▶ **What to produce**: Omit the images, then output each of the records below exactly.

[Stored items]
_____

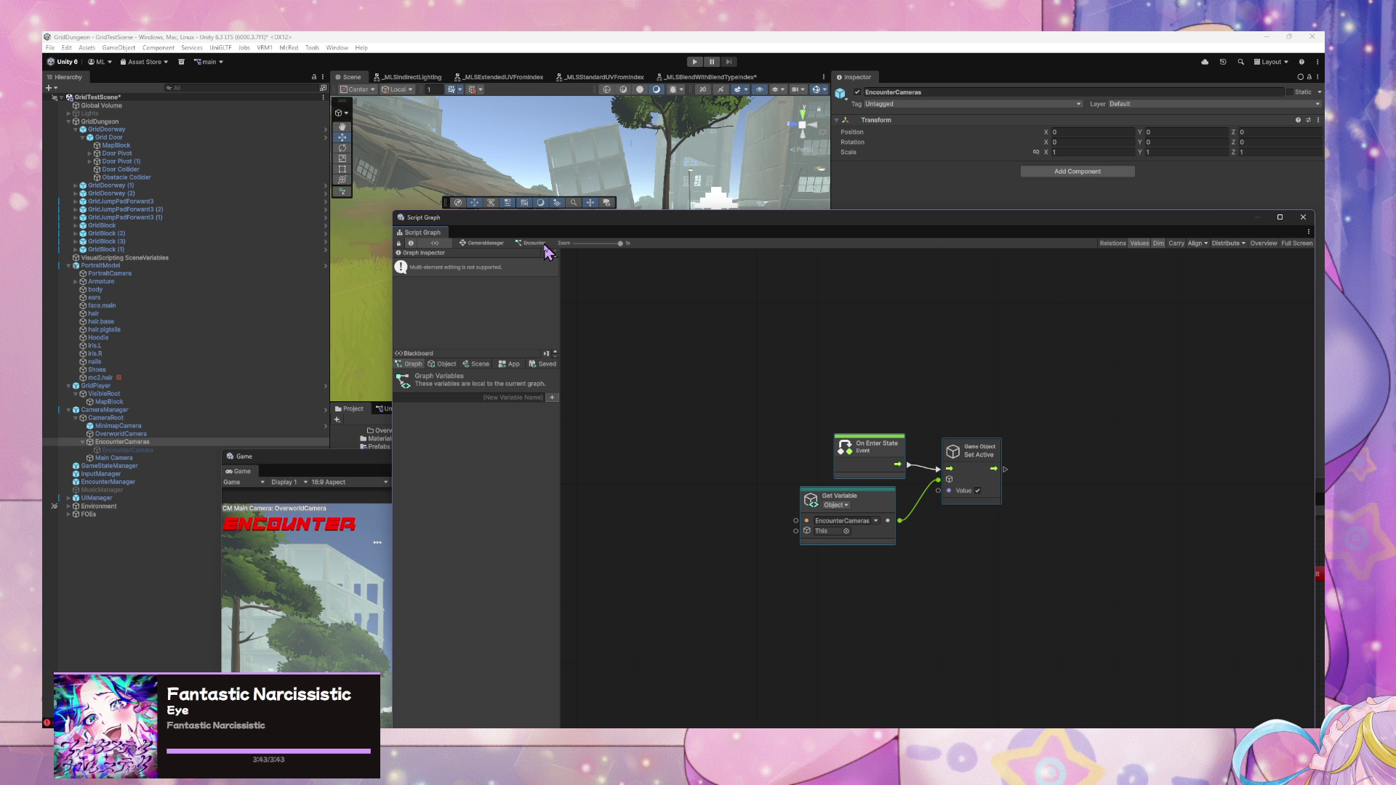
left_click(499, 245)
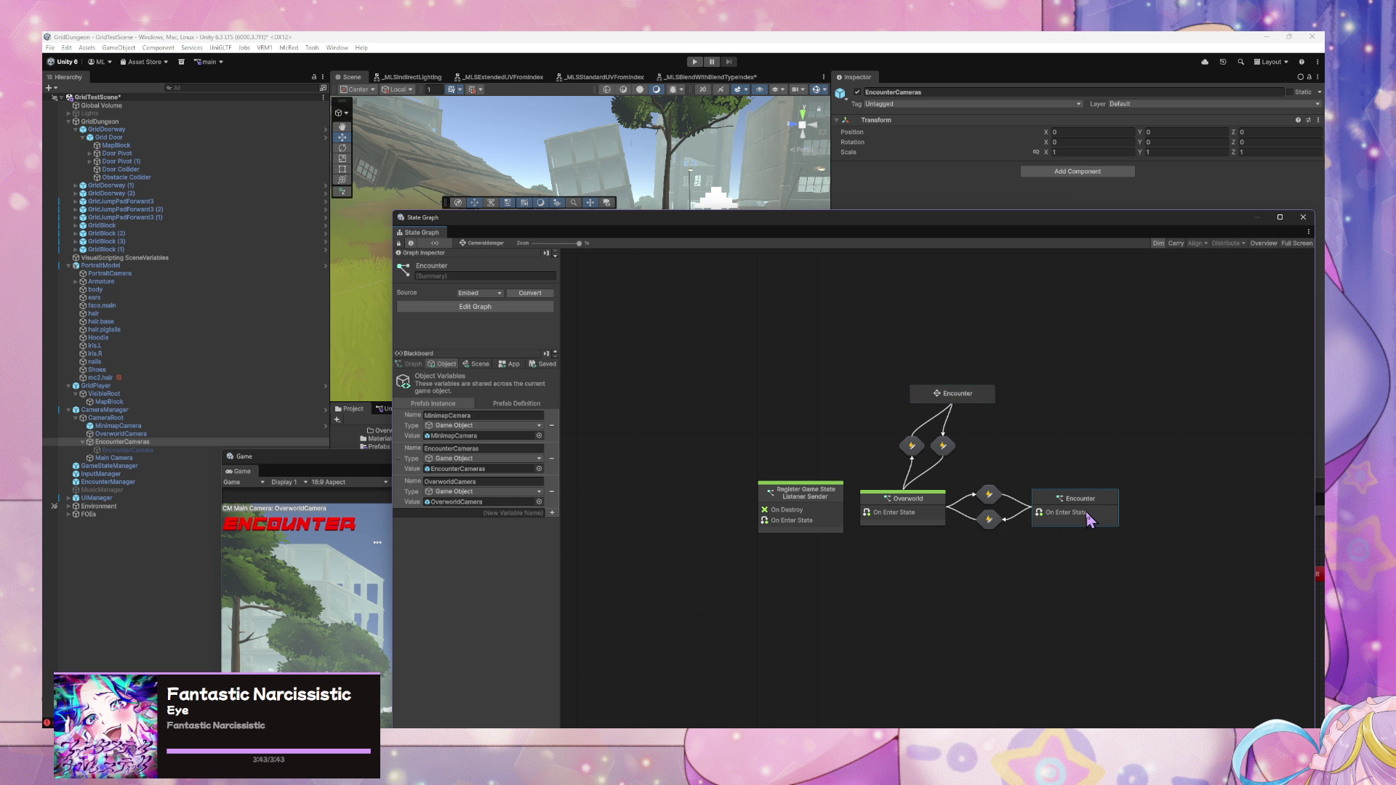
mouse_move(1040, 554)
left_mouse_down()
mouse_move(938, 455)
mouse_move(973, 471)
left_mouse_up()
key("Delete")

_____

▶ **Task answer**:
left_click(499, 245)
mouse_move(1040, 554)
left_mouse_down()
mouse_move(938, 455)
mouse_move(973, 471)
left_mouse_up()
key("Delete")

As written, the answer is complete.